My nephew. 18. I don't have words. I want to be so damn pissed at him for doing it, as I would anyone else. But I know his circumstances and what a shitty hand he was dealt for parents. That's who I'm pissed at. But making a point and/or screaming at my sister at the top of my lungs isn't going to fix anything or make her suffer any more than she is as she found him. He'd hung himself in the basement. I'm gutted. My nerves are shot and my heart is broken beyond belief. The rest of my family is the same. There had been a huge rift between my sister and I over the past few years and he wasn't sure who was right or wrong and he didn't know who to side with. Didn't matter. He and I were always very close. Even if we went a while without speaking, we always picked up right where we left off. The rift between his mother and I did cause us to lose touch for a while, but I would get secret updates from my mom about him. Earlier this year, he actually reached out after he turned 18 and we started communicating again on a fairly regular basis. We even snuck in a couple lunches and talked about going fishing soon. I waited too long. I should've went sooner. I could've went sooner, and didn't. I'm filled with many regrets tonight. I'll patch things up with my sister, though too little, too late for the whole gang to ever be normal again. He had his faults, but he was a beautiful soul, and I miss him already. I've cried for him and my soul is bruised, but I'll cherish the good times. The hunting, the fishing and my favorite, introducing him to MotoGP in Indy and buying him a Ninja shirt which he wore for 3 days straight. His name was Spencer and he wasn't only my nephew, he was my friend.
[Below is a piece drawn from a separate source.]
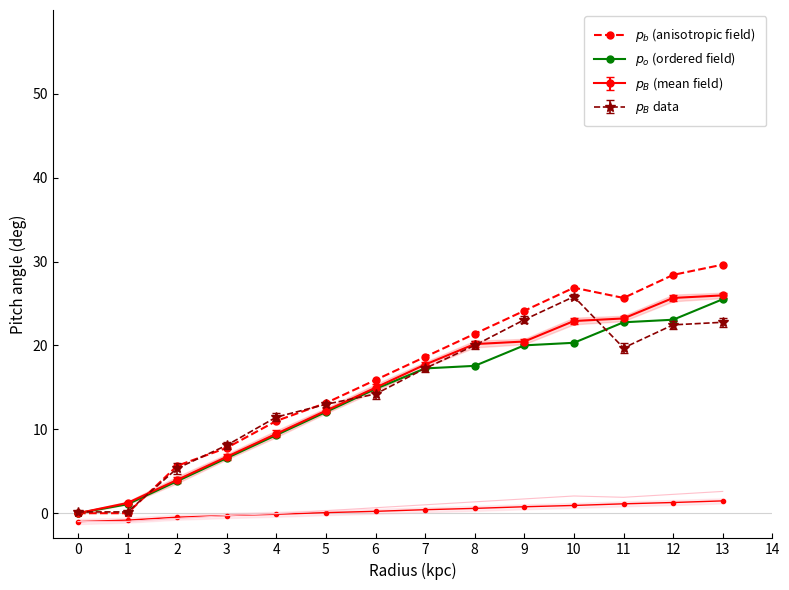

What is the value of the $p_o$ (ordered field) point at the 7th from the left?

14.8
I'm so sorry to hear of your loss. I hope you find some peace, and if it's healthy for you, reconciliation with your sister. RIP, Spencer.
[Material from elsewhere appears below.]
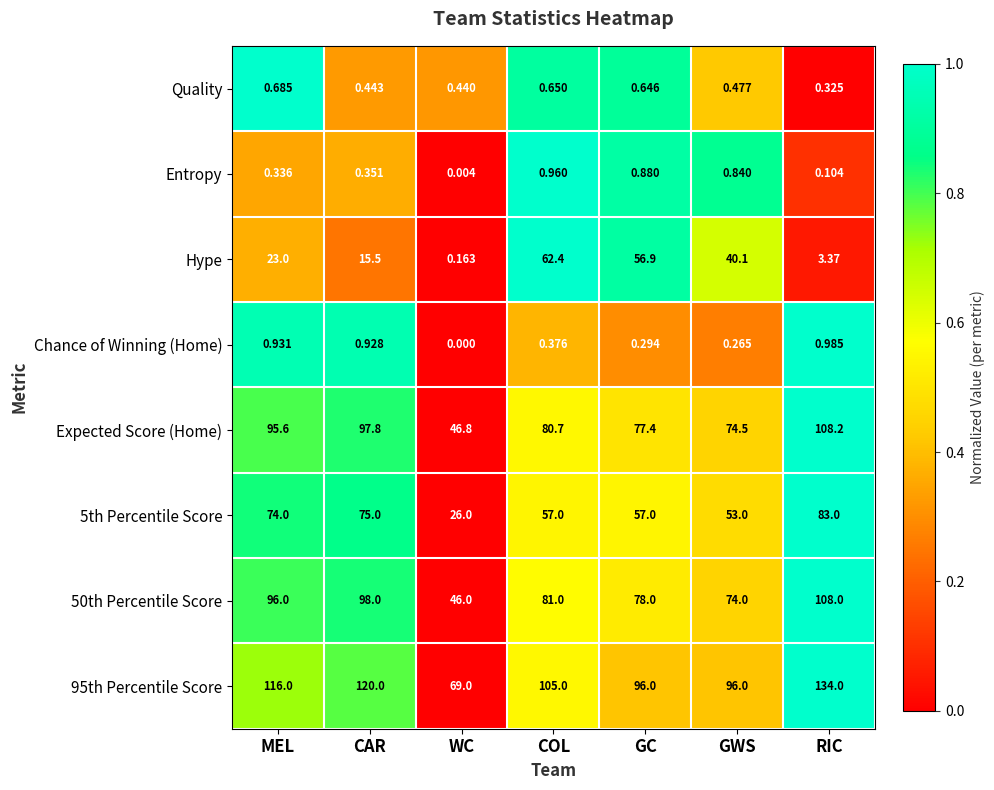

Which series changed the most between CAR and RIC?

95th Percentile Score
Wow. Very sorry for your loss. Stay strong and don't beat yourself up. Prayers for your whole family.
Sorry to hear that man! I feel for 'ya. Grieve, make things right with the sis, and move on best you can.... in time.
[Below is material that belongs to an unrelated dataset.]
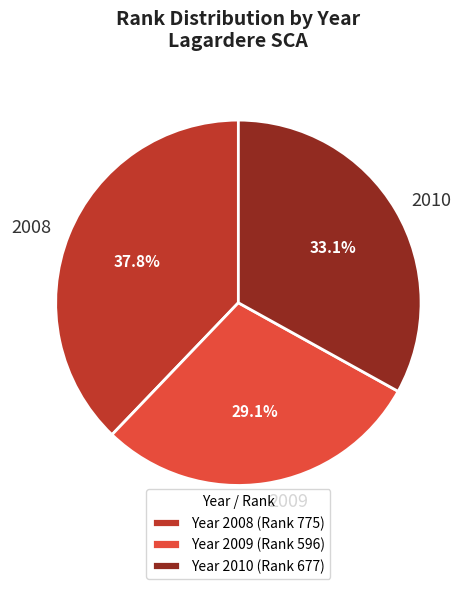

Does 2009 account for over 50% of the chart?

No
Jesus, I'm so sorry Eddie. I know its probably easy to say you should have done more, you should have been there sooner. Its not your fault, so don't be hard on yourself.
Sorry to hear that! Don't beat yourself up. try to remember the good times you had with him during those 18 years!
Dam, I can't imagine how you feel. 18 is just way to young to leave this earth. We all make mistakes, we all can look back and see things we could have done differently, in the end, we are only humane and live accordingly. Prayers, and condolences to you and yours, may Spencer rest in peace.
Very sorry for your loss. Spencer was lucky to have you in his life. Can't imagine how rough you feel right now, just hope that in time you can find peace with everything that's happened.
Condolences and heartfelt prayers sent your way Eddie.. It's such a sad thing to go through...the grief and anger...all at once is something I can relate to.....
Man that tore me up just reading it. I cant imagine what you are going through. Try to focus on the good times and work through the differences with your family, if at all possible.